It was Easter week, and Madrid was bustling with tourists, my friend from Albuquerque and I among them. But for all the people arriving in the capital, even more appeared to be leaving, many of them by train for points south. In Spain, practicing religion seems to mean not so much going to Mass as attending the processions, and they are nowhere better than in Seville or Granada during semana santa, Holy Week. You must see them some time, I had been told. To judge from the packed Atocha station and sold-out trains heading south to Andalusia on Thursday, many thousands of others had heard the same. My friend and I joined them, outward bound.
We didn’t go far. My friend wanted to travel by high-speed train, so we’d planned to ride the AVE for about an hour, get off, walk around, and then about two hours later, return to Madrid. Cuenca was the destination of choice, but all the trains going there were sold out. Same with a few other places. What about Ciudad Real? My friend, in Spain for the first time, was amenable to anything, and I had never visited the city. So Ciudad Real it was, a reputedly dull town some 170 kilometers south of Madrid, just one hour by rail.
The train was close to full.
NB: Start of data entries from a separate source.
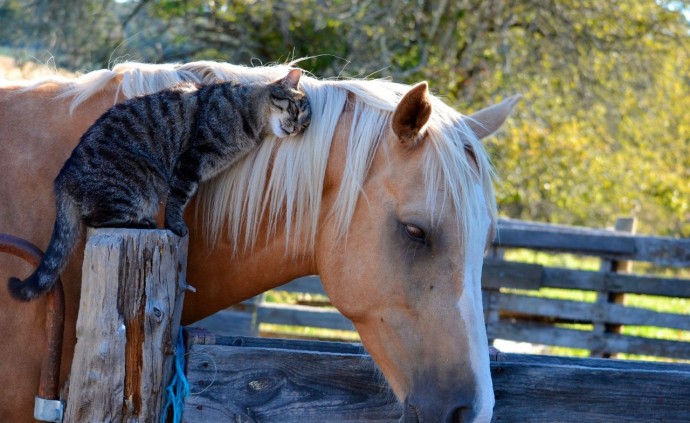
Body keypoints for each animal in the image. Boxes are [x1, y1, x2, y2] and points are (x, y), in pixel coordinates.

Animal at [7, 68, 310, 302]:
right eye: (295, 109)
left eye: (305, 125)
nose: (296, 129)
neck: (250, 118)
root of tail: (63, 178)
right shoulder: (191, 161)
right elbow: (178, 199)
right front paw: (176, 225)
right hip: (141, 180)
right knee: (96, 219)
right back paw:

We had tickets in the same car but not together. “I’ll sit here with you for now,” I said when we boarded, taking the spot next to his. After a few minutes a woman paused beside us. “Is this your seat?” I asked. Frowning at me, she said it was. I explained that my seat was three rows back, also an aisle seat, and asked if she minded switching with me so my friend and I could ride together. Her frown deepened. She’d have to see the seat, she said. I showed her my ticket with the seat number, and she continued down the aisle past us to check it out. After a moment, in a voice full of relief, she called out that it was fine. And that was that.
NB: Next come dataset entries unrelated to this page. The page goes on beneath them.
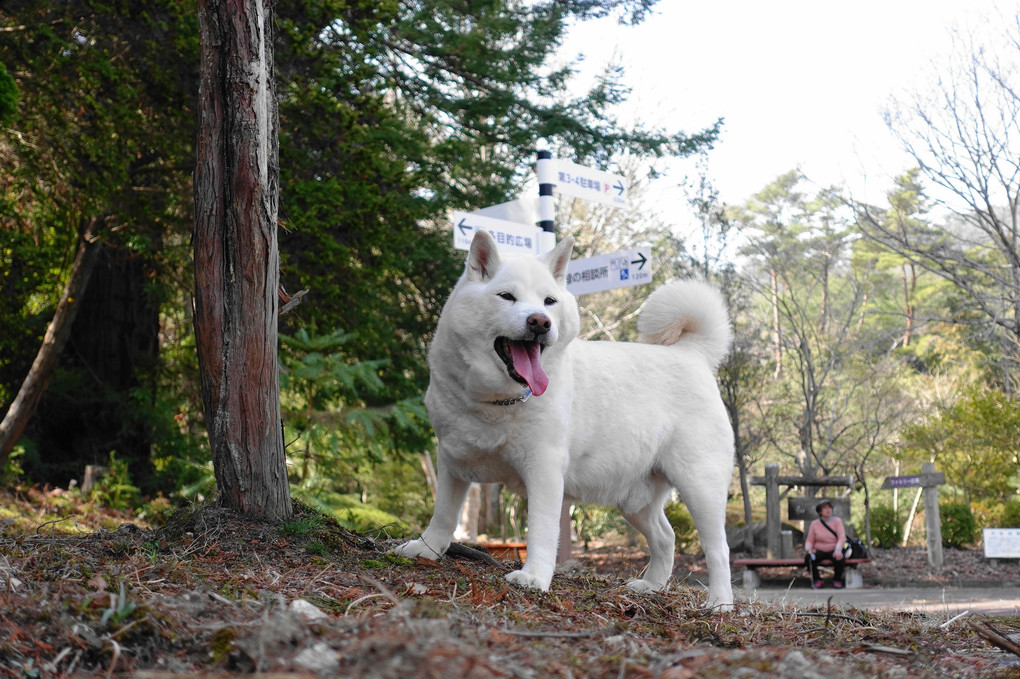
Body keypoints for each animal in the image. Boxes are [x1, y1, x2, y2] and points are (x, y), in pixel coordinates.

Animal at [393, 230, 738, 611]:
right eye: (507, 296)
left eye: (549, 301)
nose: (540, 322)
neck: (496, 402)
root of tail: (692, 353)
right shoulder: (452, 460)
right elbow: (443, 514)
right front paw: (426, 549)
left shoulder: (543, 470)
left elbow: (542, 530)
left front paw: (534, 577)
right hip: (636, 500)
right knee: (666, 537)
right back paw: (651, 586)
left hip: (700, 487)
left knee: (718, 550)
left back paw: (720, 603)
What had she thought she might find to necessitate a refusal? A dirty seat? A dirty seatmate? A dirty window or a noisy child across the aisle? I recalled David Sedaris writing of a woman beside him on a plane who did not take it well when he declined to trade seats with her husband in the bulkhead so that the couple could sit together. The bulkhead was the stumbling block, a seat where Sedaris would be unable to fold himself in, knees against the seat in front, as was his habit. But why, I wondered on rereading the essay after Easter, hadn’t she switched with the other passenger to occupy the bulkhead with her husband? Isn’t there always a solution, or half a one?
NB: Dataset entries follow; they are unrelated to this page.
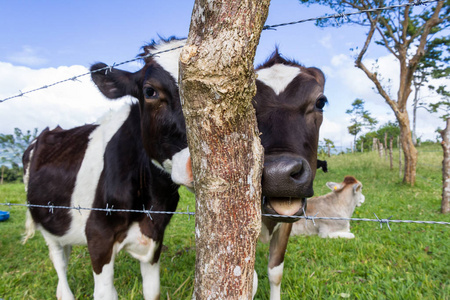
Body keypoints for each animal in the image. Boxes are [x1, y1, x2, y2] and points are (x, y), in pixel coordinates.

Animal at [22, 38, 192, 300]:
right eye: (150, 92)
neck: (150, 201)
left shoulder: (155, 236)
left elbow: (152, 290)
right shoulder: (98, 237)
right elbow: (105, 293)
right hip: (43, 219)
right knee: (58, 259)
On the return train, my friend and I had adjacent seats. In fact, we had most of the car. Six o’clock on Holy Thursday, and no one was jockeying for a ride to Madrid. It would be a different story three days later when the madrileños returned, thousands of them on the AVE, destination Atocha. By then I was back in Asturias and my friend was safely home in Albuquerque, where a white landscape from a surprise spring snowfall had welcomed him—all the joy of the familiar with the pleasure of the unexpected. Of Spain he could now claim, been there, done that. Of home he could brag about a white Easter. Could anything be better?